Jetzt wird die räumliche Trennung zwischen Hund und Katze aufgehoben. Beim ersten Kontakt ist es empfehlenswert, den Hund an die Leine zu nehmen. Er könnte vor Freude stürmisch auf die Katze loslaufen und ihr damit Angst einjagen. Außerdem gilt es immer gut zu beobachten: Ist die Katze entspannt und neugierig, oder läuft sie panisch weg, wenn der Hund an der Leine in ihre Nähe kommt? Ist Letzteres der Fall, braucht die Katze für die nächste Zeit noch einen Raum, in dem sie sich sicher vor dem Hund fühlt.

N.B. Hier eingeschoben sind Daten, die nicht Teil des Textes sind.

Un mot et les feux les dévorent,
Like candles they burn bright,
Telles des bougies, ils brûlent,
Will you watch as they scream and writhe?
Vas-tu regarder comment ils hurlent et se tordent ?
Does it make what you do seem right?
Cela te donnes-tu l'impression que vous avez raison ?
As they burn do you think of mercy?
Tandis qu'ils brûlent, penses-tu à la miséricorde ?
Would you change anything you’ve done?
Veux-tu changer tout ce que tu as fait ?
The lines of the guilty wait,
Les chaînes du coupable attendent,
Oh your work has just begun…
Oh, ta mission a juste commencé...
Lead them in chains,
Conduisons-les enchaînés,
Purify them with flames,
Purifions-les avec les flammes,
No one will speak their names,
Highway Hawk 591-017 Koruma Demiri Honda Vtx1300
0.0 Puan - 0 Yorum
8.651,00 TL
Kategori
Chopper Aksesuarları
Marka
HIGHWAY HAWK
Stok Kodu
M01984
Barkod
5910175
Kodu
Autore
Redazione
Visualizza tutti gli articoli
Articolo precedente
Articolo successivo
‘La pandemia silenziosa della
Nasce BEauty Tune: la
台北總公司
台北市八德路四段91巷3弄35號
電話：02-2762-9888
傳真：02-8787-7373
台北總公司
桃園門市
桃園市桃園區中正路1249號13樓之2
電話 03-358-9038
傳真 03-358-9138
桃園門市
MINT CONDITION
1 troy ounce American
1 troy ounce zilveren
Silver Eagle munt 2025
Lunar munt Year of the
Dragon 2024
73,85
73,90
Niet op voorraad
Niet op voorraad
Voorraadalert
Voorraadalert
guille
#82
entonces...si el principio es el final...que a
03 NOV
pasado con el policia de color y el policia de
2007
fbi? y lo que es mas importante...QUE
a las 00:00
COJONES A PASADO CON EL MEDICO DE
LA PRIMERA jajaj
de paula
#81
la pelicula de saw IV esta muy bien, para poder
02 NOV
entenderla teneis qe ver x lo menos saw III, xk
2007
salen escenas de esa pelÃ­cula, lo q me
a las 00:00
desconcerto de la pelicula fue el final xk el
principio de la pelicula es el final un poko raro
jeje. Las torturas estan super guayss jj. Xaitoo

Die Katze bestimmt das Tempo

Generell gilt: der Katze die Initiative überlassen. Die Katze zeigt deutlich, wenn für sie die Eingewöhnungsphase beendet ist. Sie geht dann aktiv zum Hund hin bzw. lässt ihn entspannt in ihrer Nähe zu. Auch wenn dadurch besondere Geduld erforderlich ist – Katzen lassen sich im Allgemeinen nicht zwingen. Sie müssen sich erst einmal an die neue Situation gewöhnen. Und dieser Gewöhnungsprozess kann manchmal viele Wochen und Monate dauern.

Autorin: Katharina Hadem

Stand: 08.03.2019, 12:17

Kommentare zum Thema

1 Kommentar

  • 1 Sabine Ridderskamp 14.03.2019, 17:52 Uhr

    Als im Sommer der kleine Kater bei uns eingezogen ist, gab es keine andere Lösung. Mit 5 Wochen, viel zu klein, fast verhungert und motorisch nicht fit, mussten wir uns, das ist Mellios der 14 Jahre alte Grieche und ich, auf das Abenteuer Katze einlassen. In der Zwischenzeit haben wir viele gesundheitliche Hürden genommen. Karlchen ist mittlerweile 10 Monate und hat eine neurologische Erkrankung und einen Herzfehler behalten. Er ist über den Berg und kann mittlerweile den Hund lesen. Mellios liebt ihn nicht, aber duldet ihn als WG Partner. Ich komme immer wieder ins Spiel um zu vermitteln, wenns nötig wird. Hund und Katze geht. Nicht immer und nicht mit Jedem.